Nalitu, another tiny orphan

The Uaso Nyiro River (the Masai name for “Red River”) has as its sources tributaries that rise in the forests of both the Aberdare mountain range and Mount Kenya

The Uaso Nyiro River (the Masai name for “Red River”) has as its sources tributaries that rise in the forests of both the Aberdare mountain range and Mount Kenya. This river is the very lifeblood of the arid lowlands of Northern Kenya, flowing swiftly through both tribal lands and privately owned Ranchlands during periods of rain, lazily in a series of large pools in the dry seasons, and spilling into the great Lorian Swamp in the far North to end its long journey. Occasionally during periods of drought, the river ceases to flow entirely, and then the elephants dig in its sands to expose sub-surface supplies for all life. One of the boundaries of the 60 acre Loisaba Ranch with the Samburu community land on the opposite bank is this Uaso Nyiro river.

In the evening of 11th November 2004, a herd of elephants felt compelled to cross from the Loisaba side of the river over to the community side, following an ancient migratory pattern undertaken by the Laikipia elephants over millennia. It so happened that the river was in high spate at the time, heavy rainstorms having fallen upstream, and it also, very fortunately, so happened that there were human witnesses to the event that was about to unfold watching from both banks of the river.

As the elephants took to the raging waters, a tiny 3 week old calf was swept from the herd and taken away by the churning floodwaters, as the distraught elephant family watched helplessly, trumpeting their distress. By the time they reached the opposite bank they were extremely agitated, milling around with outstretched ears and tails, but finally, desperate to reach their intended destination, they fled. This probably entailed having to “streak” long distances under cover of darkness through densely populated tribal lands which, of course, is a very dangerous undertaking that forced the Matriarch to accept that the baby had to be left to its fate in the interest of all the others. Luckily, however, the onlookers, saw that the calf had fetched up wedged in a rocky gorge with the churning red floodwaters flowing swiftly over and past her as darkness set in.

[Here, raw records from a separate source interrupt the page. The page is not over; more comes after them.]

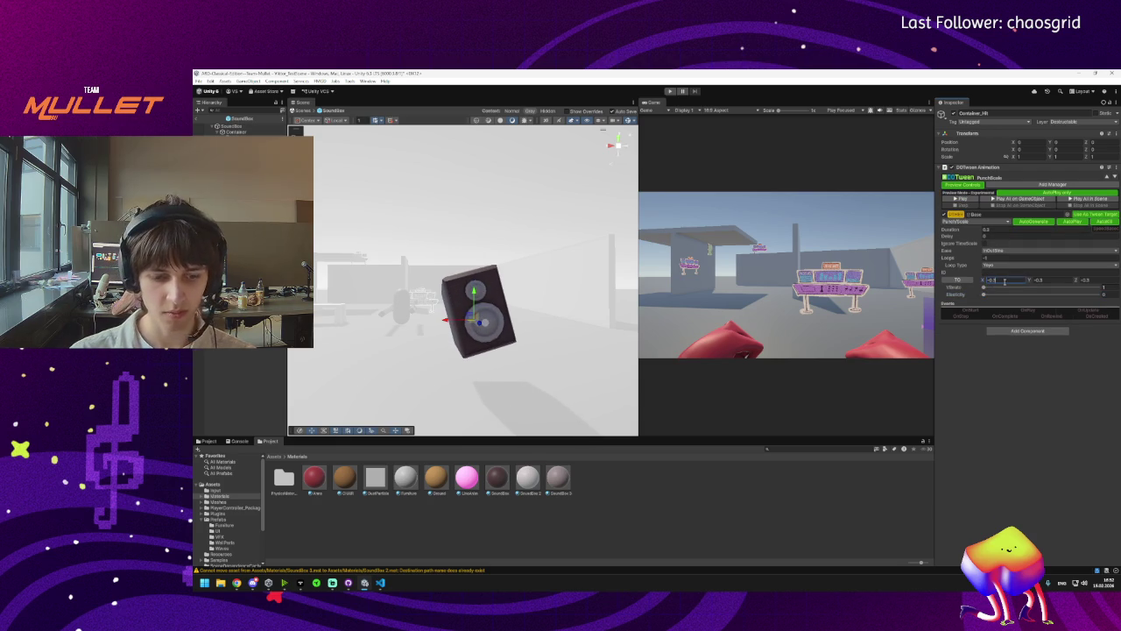
pyautogui.press('Tab')
pyautogui.press('Tab')
pyautogui.write('-0.1')
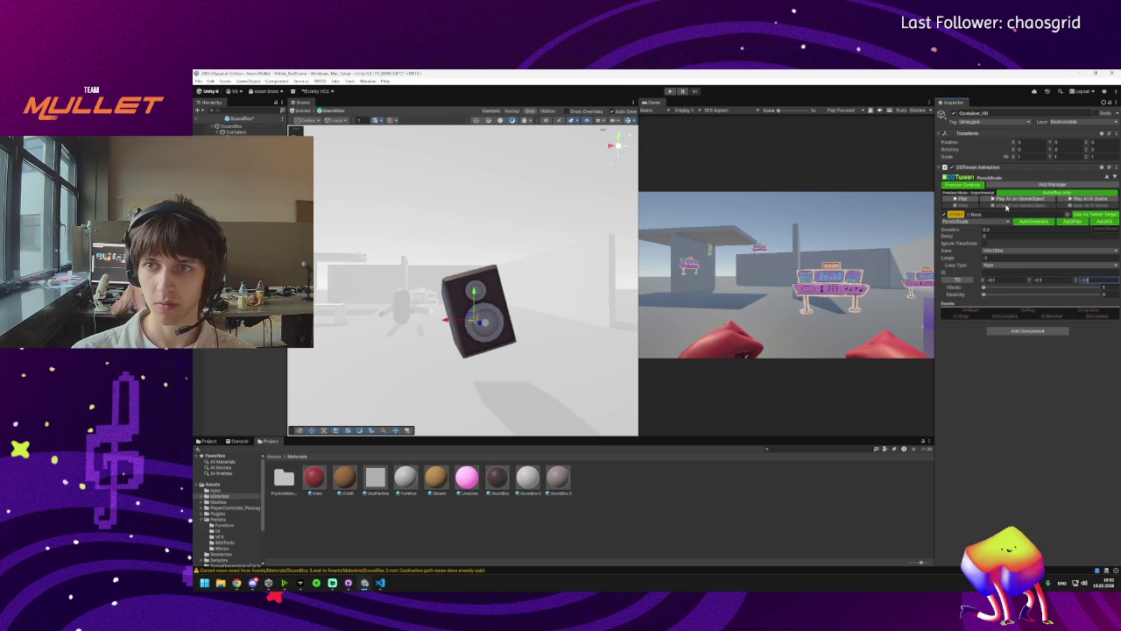
pyautogui.click(959, 200)
pyautogui.click(963, 201)
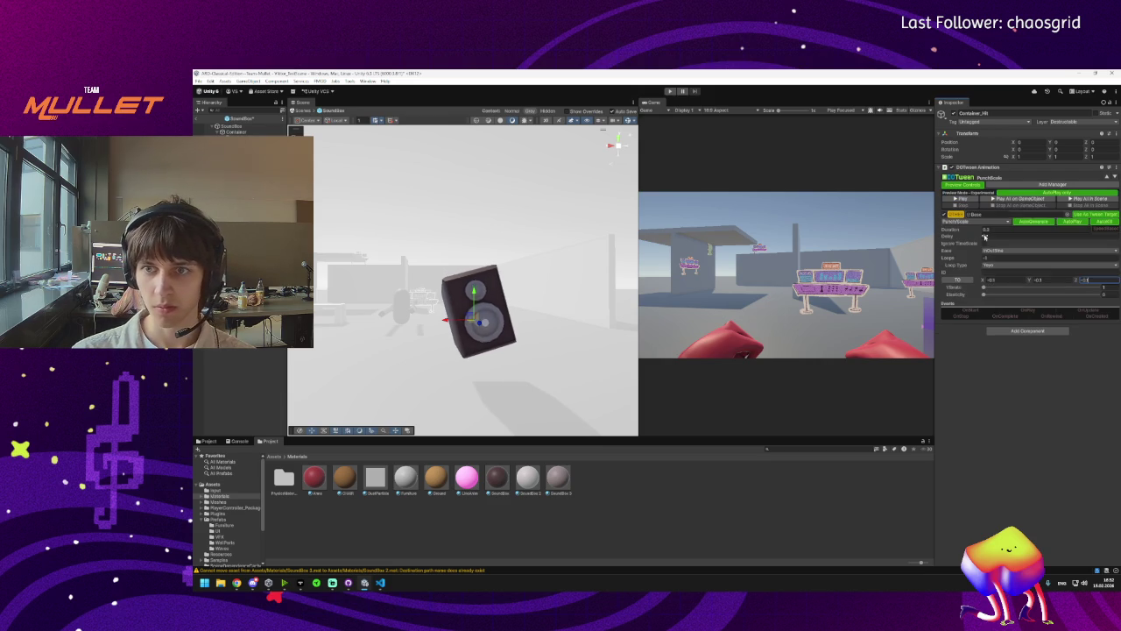
pyautogui.click(1000, 279)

It was no easy task to extract the little elephant from such a difficult place in the dark where a missed foothold could also spell tragedy for a human, but after about two hours, finally they managed. The elephant baby was taken to Loisaba Ranch Headquarters where they knew exactly what to do, having been involved in several previous elephant rescues (Loisaba, Nyiro, Olmalo, Selengai, Sunyei). Immediately, we were alerted that a plane would be needed the next day and meanwhile the little elephant was offered re-hydrants and wrapped snugly in blankets to keep her warm throughout the long night, comforted by an attendant who remained close, since the trauma of leaving an infant alone, who would never naturally ever be alone, is so severe that it can make the difference between living and dying.

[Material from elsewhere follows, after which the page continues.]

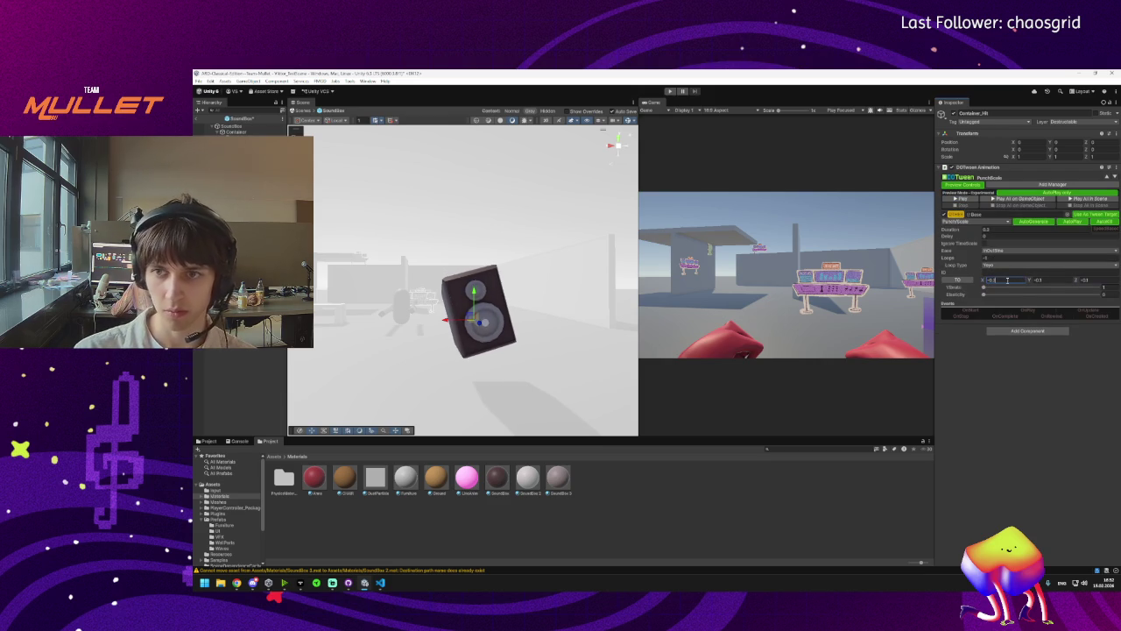
pyautogui.click(1059, 279)
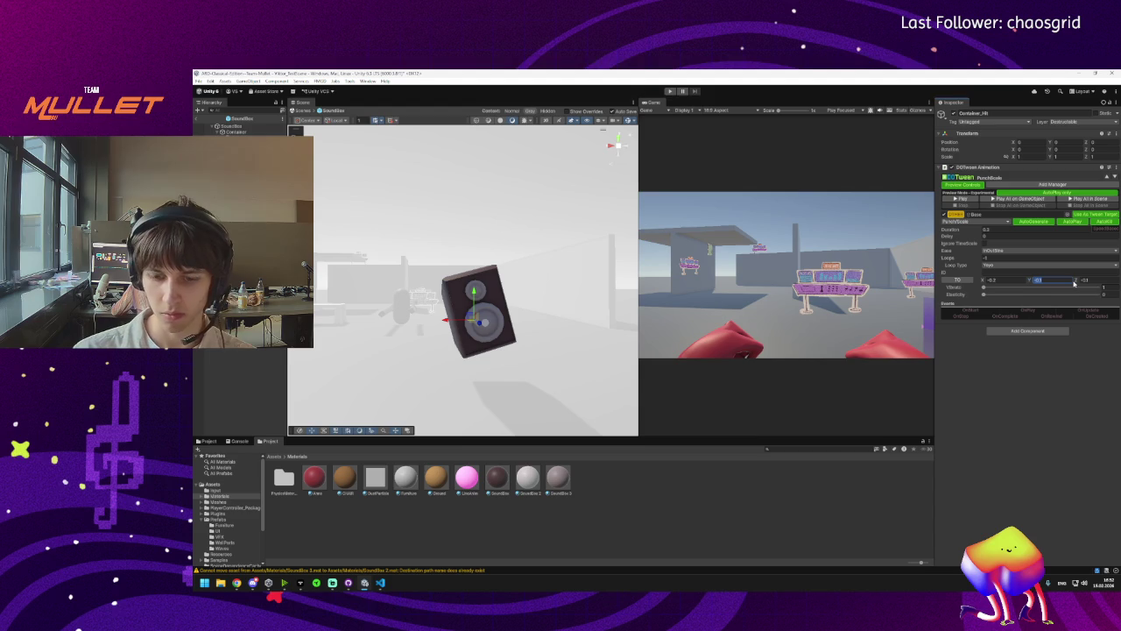
pyautogui.press('Tab')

The morning of 12th dawned, and the rescue plane was on its way by 8.30 a.m. entailing a flight of one and a half hours to the nearest airstrip on Loisaba Ranch, with Rob Carr-Hartley aboard to film the rescue for “Elephant Diaries” and all the usual rescue paraphanalia plus two of our Elephant Keepers. When the plane landed, the little elephant was waiting to be airlifted to our Elephant Nursery. But for abrasions on her chin, and in her mouth, plus the top of one ear damaged and bent from her ordeal against the rocks, she was in good physical shape. Obviously, however, she is a candidate for the dreaded pneumonia so will have to undergo a full anti-biotic course, plus a couple of long-actings. She was fed milk by our Keepers, which she took hungrily before being loaded into the plane, where immediately she lay down trustingly to sleep. Upon arrival in the Nursery, she was delighted to meet tiny l0 day old Seyia, as her sores were attended to, and her first injection given. Later on, she received a very warm welcome from all the other Nursery inmates, especially Sunyei and Naserian, who are over the moon now with three tiny tots.

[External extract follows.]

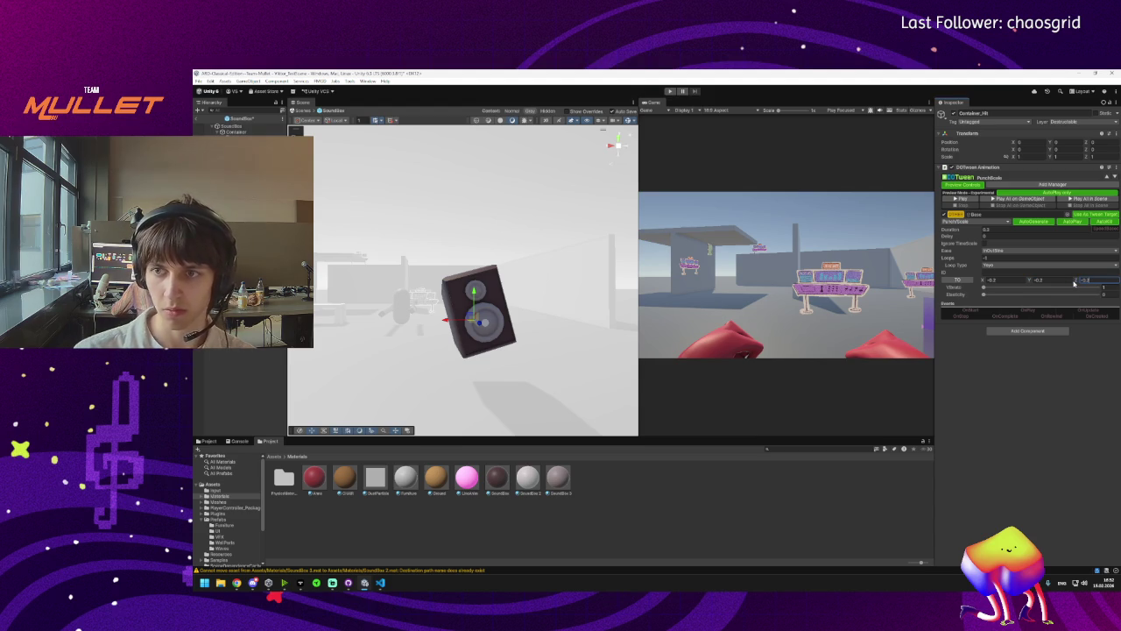
pyautogui.click(958, 199)
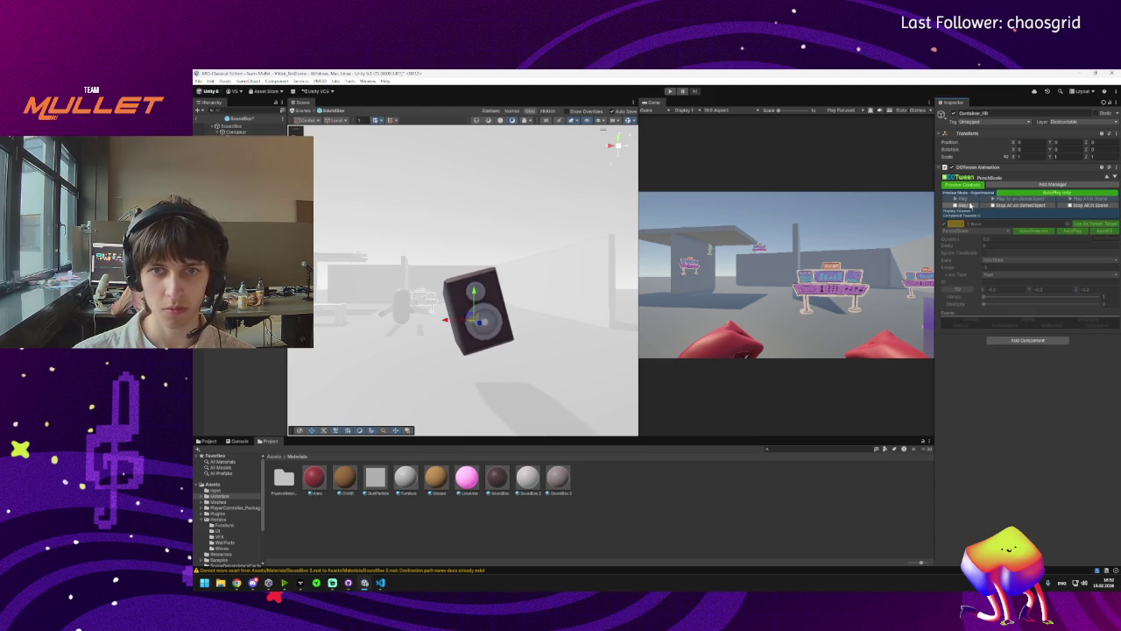
pyautogui.click(961, 205)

We named her “Nalitu” – the Samburu name for a beautiful white lily that sprouts miraculously after heavy rain from the barren earth of semi desert lowlands, opening at dusk and turning huge patches of red earth pure white, filling the night air with a heady perfume as myriads of moths hover over the moonlit blossoms. Since this latest little elephant was rescued after the first heavy rainstorms of her Northern birthplace, and during the night, and because she is so beautiful, our Samburu Elephant Keepers selected this name. We feel it is perfectly appropriate for this, the 62nd infant elephant that the Trust has rescued since the first one named “Olmeg” was brought to us in 1986. l month old Jipe, 3 week old Nalitu and l week old Seyia now make an enchanting miniature trio among the other six slightly older Nursery inmates.